All three are managers who have done very good jobs at other clubs - and given a chance will do so again - but after a short spell with their new employers it became clear something just wasn't right.
Gary Neville is correct to say the man in charge is "always the scapegoat" but questions have to be asked when a side who won the Premier League by 11 points drops to mid-table within a few months.
Moyes never had an answer for the questions.
'Bannergate' during the 4-1 win over Aston Villa showed the United fans could back their new chief but it was done in sympathy for a man targeted by a crass publicity stunt.
It was a clear example of keeping on track with Sir Alex Ferguson's call to the Old Trafford faithful at the end of his 26-year reign.

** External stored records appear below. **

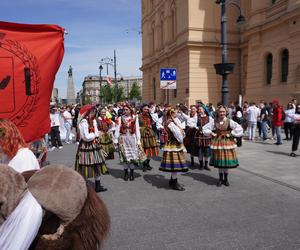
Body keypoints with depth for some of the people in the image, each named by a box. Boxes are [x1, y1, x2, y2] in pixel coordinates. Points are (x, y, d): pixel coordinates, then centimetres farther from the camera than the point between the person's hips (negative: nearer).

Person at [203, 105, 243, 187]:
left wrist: (231, 134, -10)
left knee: (227, 161, 5)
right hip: (217, 142, 1)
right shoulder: (214, 121, -2)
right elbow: (205, 128, 6)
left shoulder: (229, 121, -6)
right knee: (219, 162, 7)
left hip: (227, 142, -1)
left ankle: (226, 179, 23)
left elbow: (239, 128, -7)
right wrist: (211, 133, -4)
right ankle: (220, 179, 22)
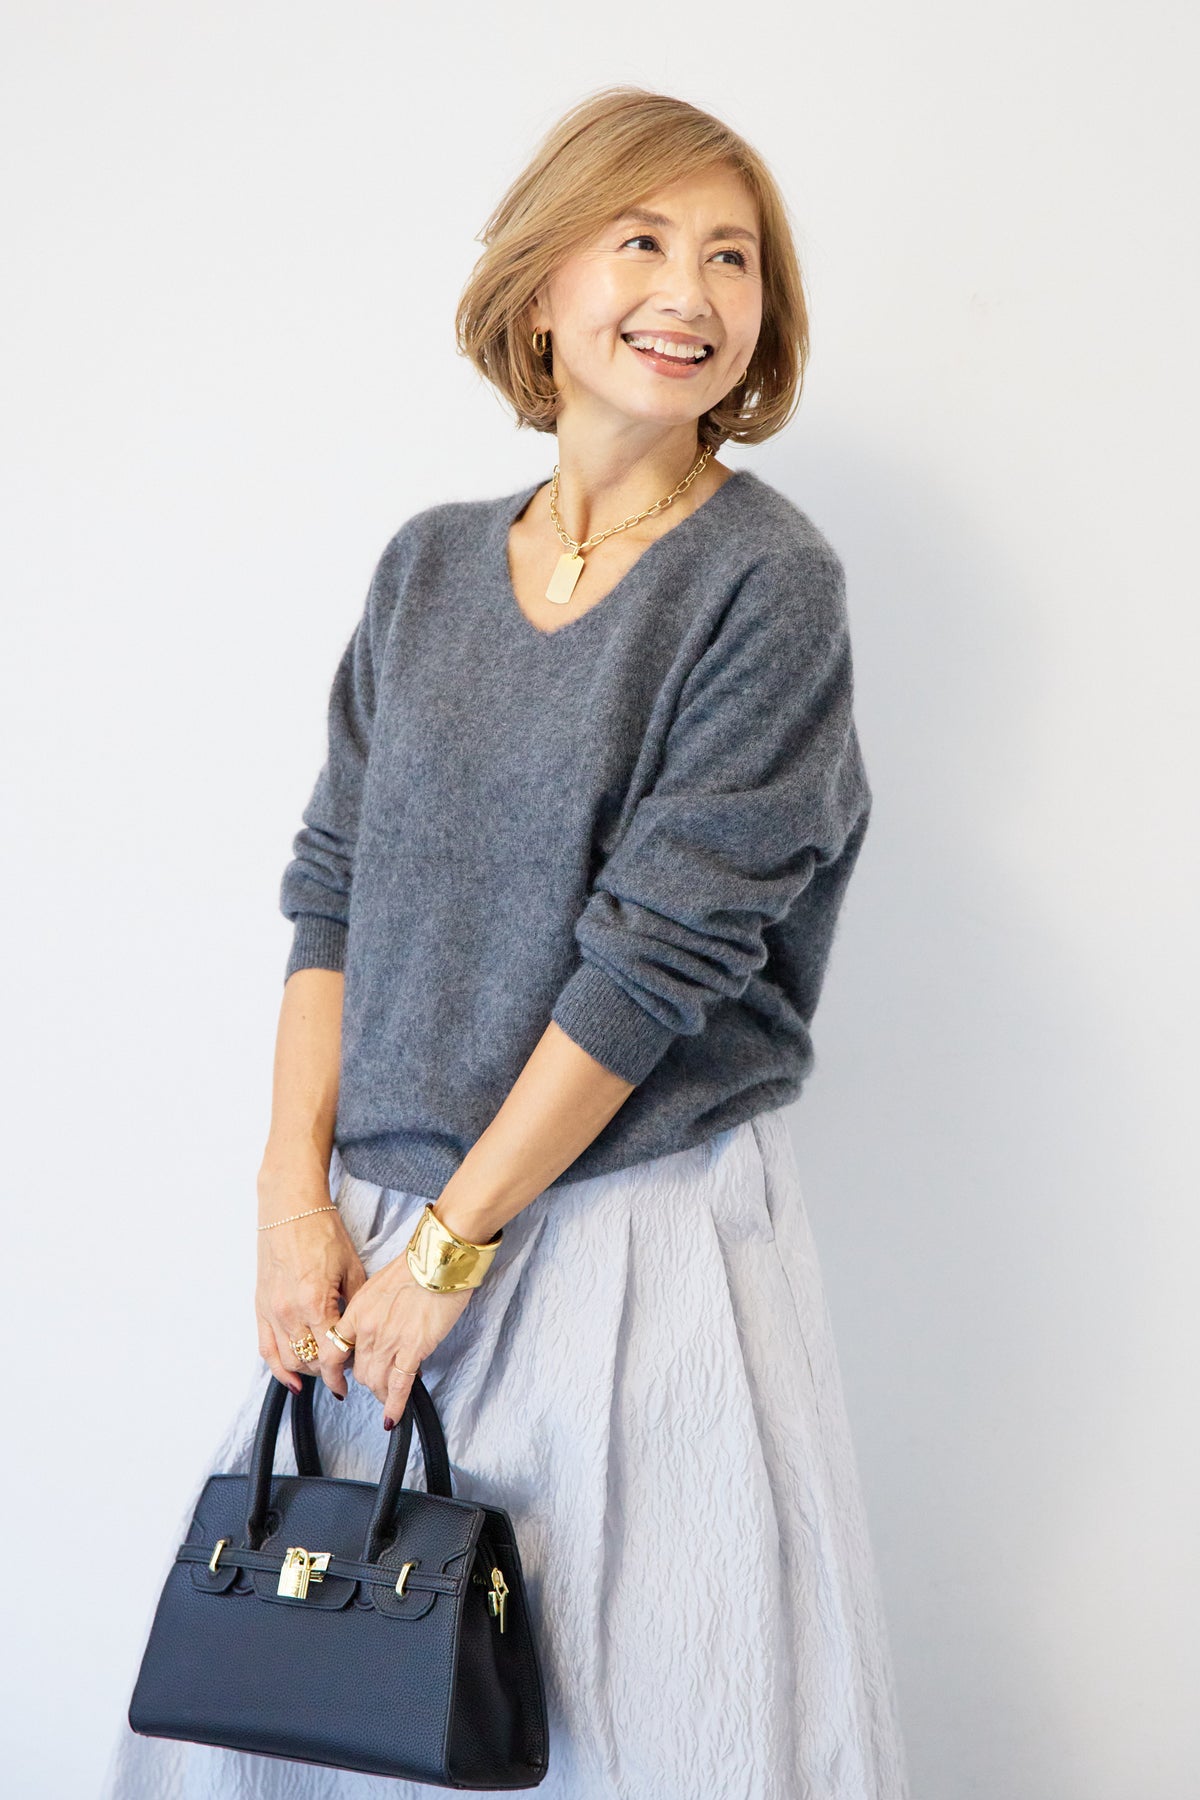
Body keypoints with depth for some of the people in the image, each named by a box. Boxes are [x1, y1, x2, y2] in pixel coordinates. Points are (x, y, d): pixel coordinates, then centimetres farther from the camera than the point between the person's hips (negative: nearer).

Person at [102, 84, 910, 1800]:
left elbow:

"Your job now is to stand by our new manager."
The majority of United supporters did - at least when their backing was needed during games. The atmosphere at Old Trafford for the Champions League comeback against Olympiacos was overwhelmingly positive even before Robin van Persie set the revival in motion.
The hope from the stands was maybe, just maybe that win could lead to United going all the way in the Champions League.
They couldn't and the backing for Moyes very quickly went back to grudgingly dutiful rather than the unquestioning loyalty Ferguson enjoyed from the masses once he'd achieved legendary status.
Could Moyes be trusted to restructure United's defence in the summer? Was he going to find a way to integrate Juan Mata into the side? Would he get Robin van Persie to find his top form again on a consistent basis? Could he persuade the world's top players that he's the man to trust with their careers?
So many questions. All of them with answers that Moyes couldn't provide.
Everyone has been able to see things haven't been right at United this season. Claiming that the Red Devils have been consistently on the verge of the good times returning has been wholly inaccurate and destroyed the faith in Moyes' judgment.
The "Chosen One" has gone. Now we wait to see if the next "Chosen One" has the answers.